The Friends We Make

Being sick is more than just being sick. Suddenly, your life has countless of unexpected limits and one of those is on your social life. Any one who is chronically ill, or close to someone who is, knows that your calendar is filled mostly with doctor appointments, call back reminders and few tentative social events that you’ll likely be canceling on 40 minutes prior to. No, the chronically ill aren’t lazy or anti social; they’re just sick and quite often the uncontrollable spikes come with little to no warning. On the outside you end up looking like an antisocial flake, while really you’re lonely and wish you could put on your heels and go dancing.

Some people are luckier than others. I’m on of those. I have the fortune of sharing life with people who are very compassionate towards me in this regard and take with great importance each small attempt I make. Most people though don’t understand this and it results in alienation. I’m not entirely exempt from this either. I’ve been unable to make an old friends birthday celebration for the 3rd consecutive year, and while she still invites me (sweet of her) she probably does so with little expectation. It has been a very long time since I’ve been able to hang out with friends. The past year has been the worst since diagnosis and it has real reflected in my social life. I can bare;y go out on dates with my husband even.

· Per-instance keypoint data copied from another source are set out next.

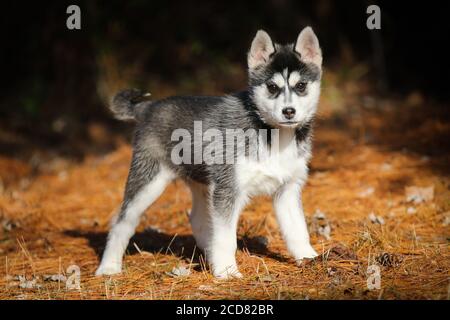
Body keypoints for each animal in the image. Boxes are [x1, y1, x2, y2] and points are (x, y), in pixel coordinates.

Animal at [96, 26, 322, 278]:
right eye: (272, 87)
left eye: (301, 86)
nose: (289, 111)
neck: (274, 135)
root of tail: (149, 107)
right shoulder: (227, 190)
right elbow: (225, 237)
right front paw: (226, 271)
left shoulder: (288, 190)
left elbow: (298, 229)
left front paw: (310, 258)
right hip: (148, 182)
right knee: (121, 222)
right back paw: (109, 267)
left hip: (201, 182)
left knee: (198, 219)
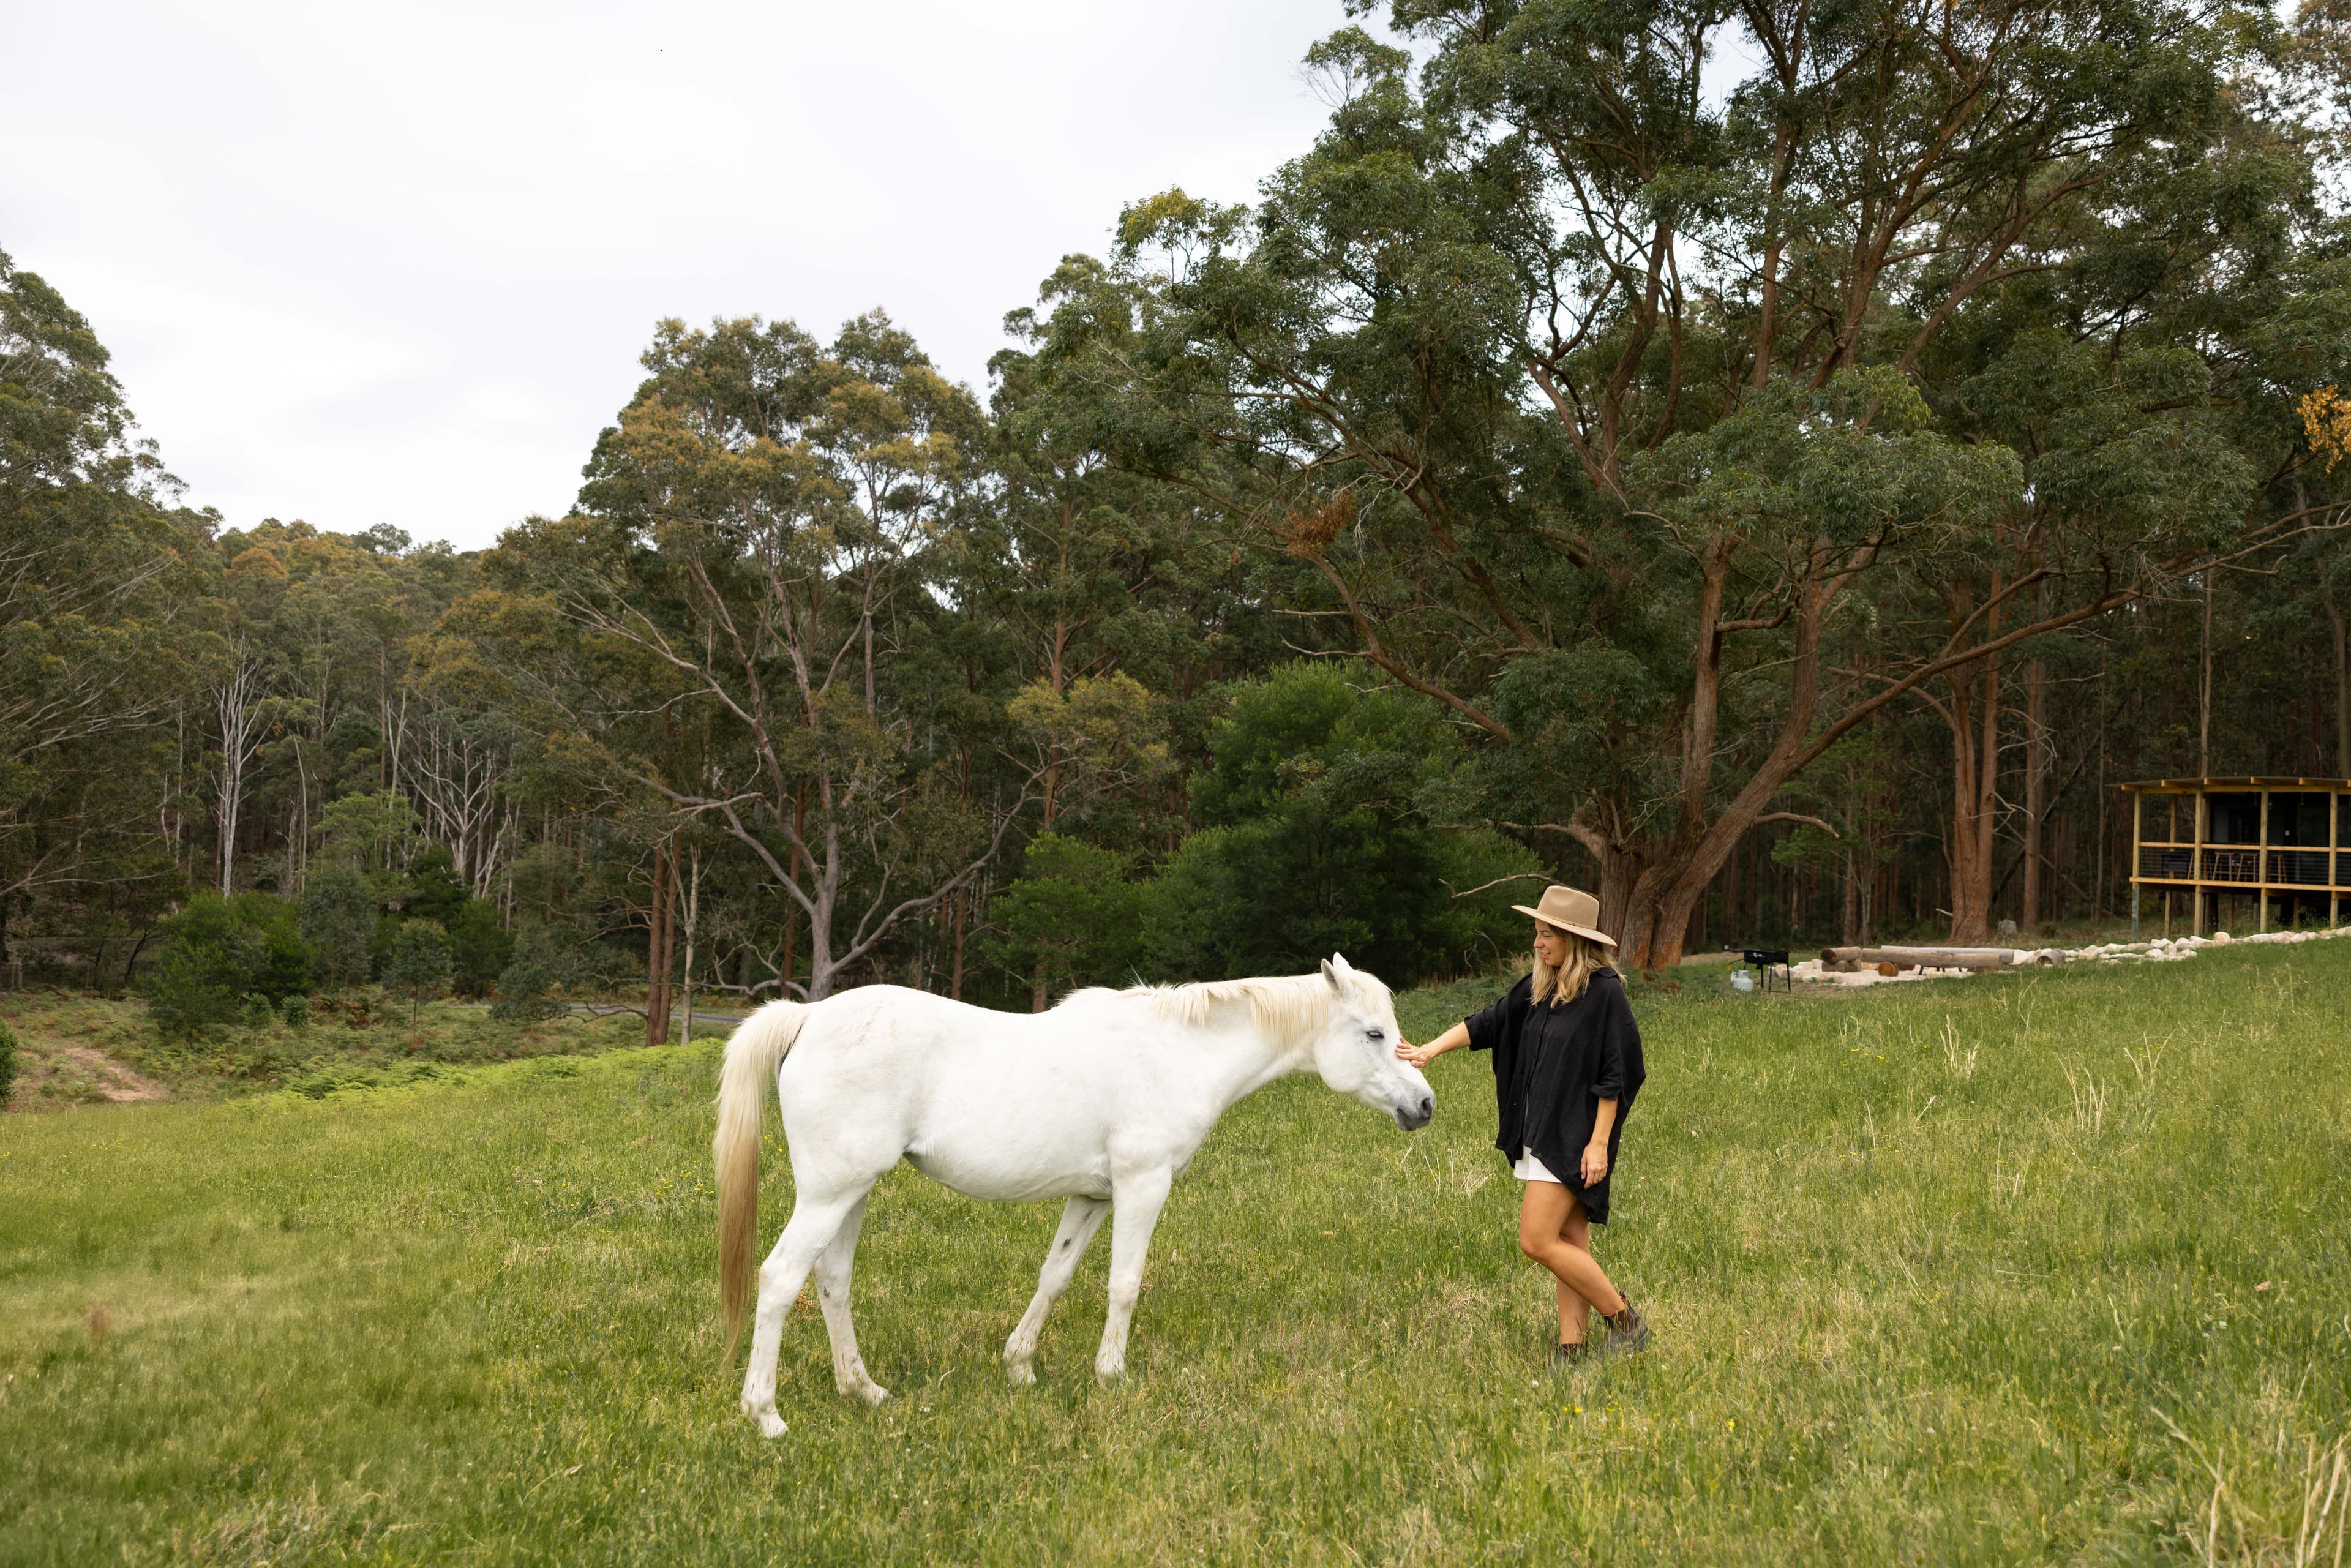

As you can imagine, it’s extremely isolating. But I got lucky. In the past three years I’ve managed to make some amazing friends that without, this disease would be far more difficult to navigate. A few people from a support group have made such a vast difference in my life that I wouldn’t dare imagine life without them at this point, even if I went into remission and didn’t have another day sabotaged by UC.

Early on in my diagnosis I searched the Google play store for an app that would help me track the day-to-day details of my individual disease activity; and I found a great one, GI Monitor. There was a “socialize” tab that I generally ignored until curiosity took over and one day I started exploring. Reading the open forums showed me that these people were mainly kind and helpful so I proceeded to introduce myself. That introduction has led to some incredible relationships that I never would have imagined existing. At first they helped me with my UC by sharing their experiences, but a few of these relationships evolved to something far past a person to chat with when I’m feeling ill. A few of my dearest friends and supporters were found here and I even met my best friend on this app.

It sounds so silly that I can feel so much love to people I met online (a few in person, and hopefully more in the future). But, it isn’t. We share much more than diagnoses, we share understanding, jokes, compassion, and love.

Today was such a difficult day for me. The past two months have emotionally collapsed on me today and my dear friends reminded me how to smile and stay strong. I miss going out and sharing dances, drinks, and food with my friends. I miss shopping with someone who advises what I should buy because she intends on borrowing it later. But I’m not short on love; I’m not short on people who will hold my hand when I’m feeling most alone and, for them, I’m so grateful.

2 thoughts on “The Friends We Make

  1. jena says:

    I am truly great full that I chose to download that same app when I was in my first hospital stay with our disease. Without it I would not have had the grace and the strength to push through all of this. I also would not have been exposed to you and I would not the kindness of your friendship. I am happy to know you and even happier to call you my friend. Do not be worried about your blog.. I think it’s amazing and I look forward to the future of it.